(ARBEITSAUFTRAG): Schreibe aus dem Auszug zum Schwimmteich einen Abschnitt wortgetreu ab. Setze bei den Worten "Die Sache mit" ein und höre nach "Mengen ausgegangen ??" auf.

(AUSZUG):
━━━━━━━━━━

In der Tat scheint mir der Pflanzenbesatz für einen ordentlich großen Schwimmteich deutlich zu gering. Allerdings soll der Teich ja auch schon ein paar Jahre existieren – da müssten sich die Pflanzen ausgebreitet haben. Oder ist die einzig besiedelbare Fläche ausgereizt und es sind im Ergebnis diese 30 Pflanzen ?

Wenn Du keine weitere Fläche für Pflanzen hast, dann musst Du die Schwimmzone verkleinern und/oder einen Pflanzenfilter oder Filtergraben zusätzlich bauen, ganz einfach. Wenn das nicht geht, geht Schwimmteich nicht. Es ist keine Lösung, ein Problem und dessen Lösung nicht zur Kenntnis zu nehmen.

Ich frage mich allerdings, wie alle diese Nährstoffe in Deinen Teich gelangen: Sind Fische drin, werden diese auch noch gefüttert, fallen Laub und Früchte in den Schwimmteich oder wird Dünger eingespült ? Oder hast Du fein gedüngtes Substrat verwendet ?? Diese Fragen kannst nun wieder nur Du beantworten. Fällt Dir dazu nichts ein oder findest Du nichts, gibt’s auch keine Lösung.

Die Sache mit dem Gerstenstroh (Gerbsäure) habe ich nie so richtig nachvollziehen können und auch nie belegt bekommen. Für einen Schwimmteich halte ich Gerstenstroh für völlig ungeeignet, selbst wenn es in Grenzen etwas bringen sollte.

Ein Pool-Sandfilter ist ebenfalls ungeeignet: Du hast ja selbst schon bemerkt, dass er sich ruck, zuck zusetzt und im Stundentakt rückgespült werden muss. Bist Du nicht ins Grübeln gekommen, als Du Dir überlegt hast, dass der Filter ja alle Verschmutzungen aufnehmen muss – bist Du von derart minimalen Mengen ausgegangen ??

Im Grunde sind weder Teichfilter noch UV Anlagen eine Lösung für Dein Problem. Wenn Du keine Fische besitzt, brauchst Du keinen Filter. Algen filtert man nicht aus (kann sie nicht ausfiltern), sondern verhindert durch ausreichende Nahrungskonkurrenz und Verhindern von Nährstoffeintrag, dass sie entstehen. Das Vorhandensein eines Filters führt immer zu der Versuchung, diesen Aspekt zu vernachlässigen. Was man aber durchaus machen kann, oder besser tun sollte, ist, auf der Teichoberfläche schwimmendes Material über Skimmer abzusaugen und durch einen geeigneten Filter (den man nicht permanent reinigen muss) abzuscheiden.

━━━━━━━━━━

(INHALT DER AUFLISTUNG):
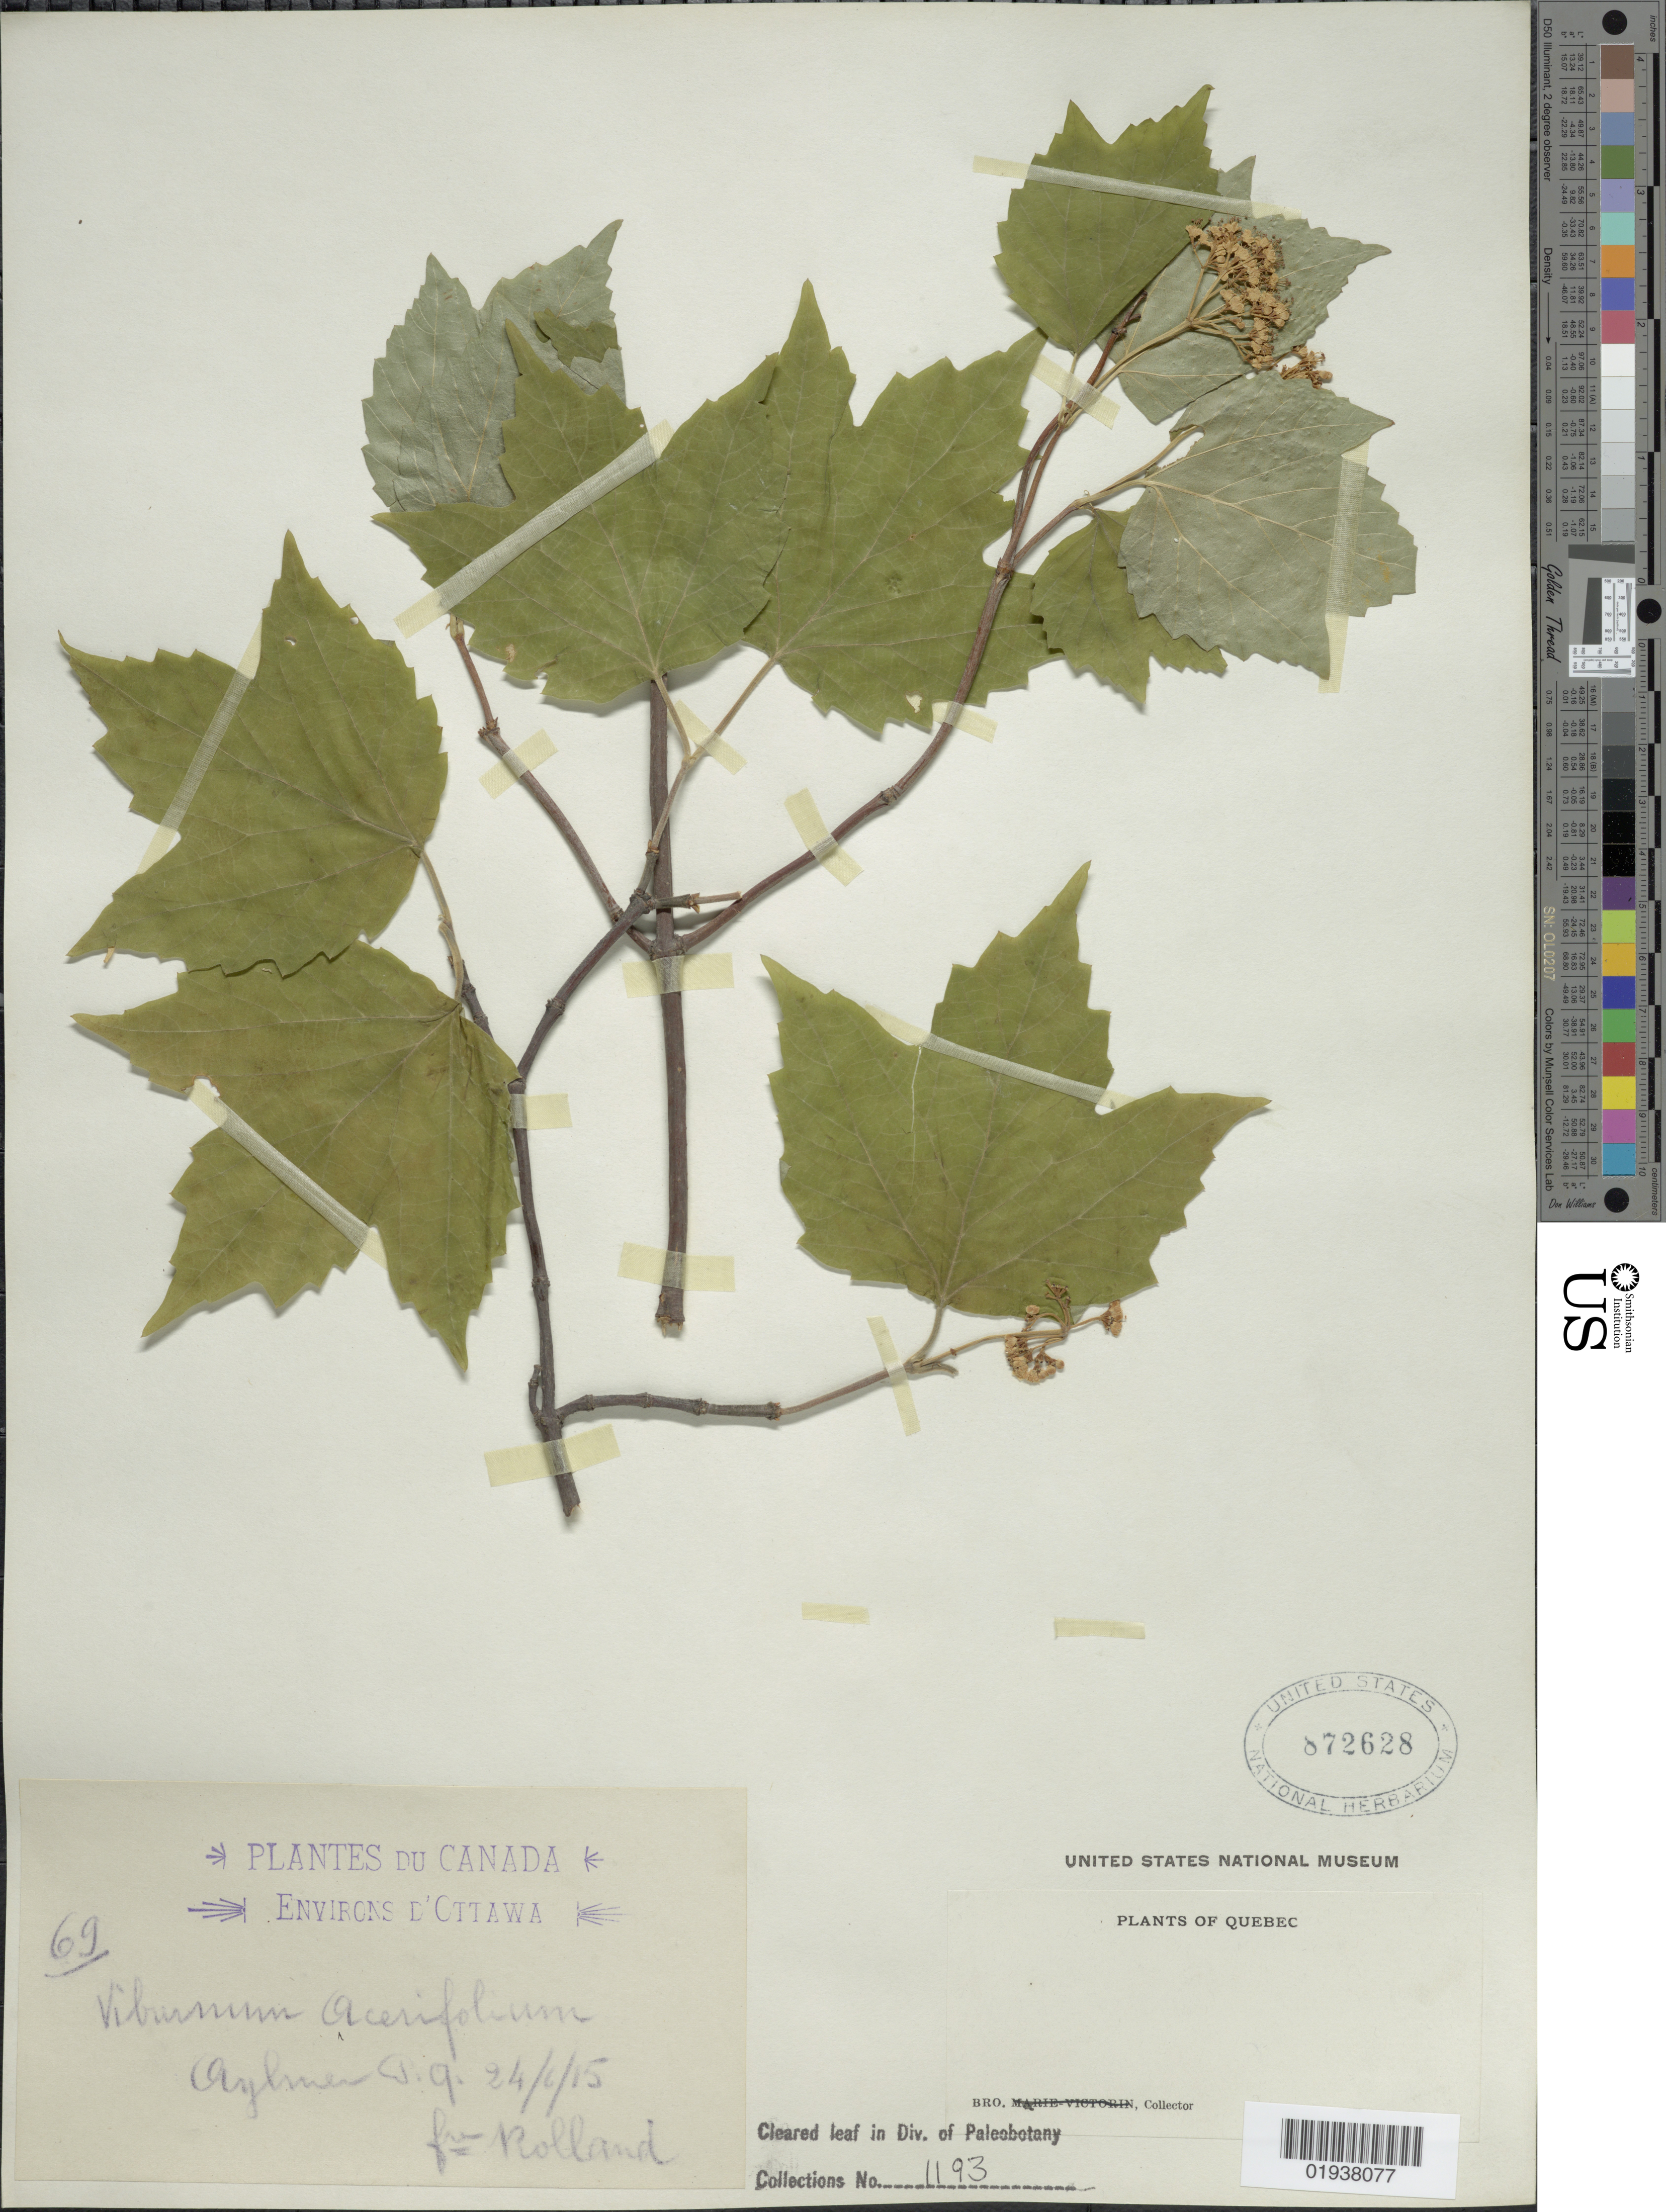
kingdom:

━━━━━━━━━━

(DIE LÖSUNG):
Die Sache mit dem Gerstenstroh (Gerbsäure) habe ich nie so richtig nachvollziehen können und auch nie belegt bekommen. Für einen Schwimmteich halte ich Gerstenstroh für völlig ungeeignet, selbst wenn es in Grenzen etwas bringen sollte.

Ein Pool-Sandfilter ist ebenfalls ungeeignet: Du hast ja selbst schon bemerkt, dass er sich ruck, zuck zusetzt und im Stundentakt rückgespült werden muss. Bist Du nicht ins Grübeln gekommen, als Du Dir überlegt hast, dass der Filter ja alle Verschmutzungen aufnehmen muss – bist Du von derart minimalen Mengen ausgegangen ??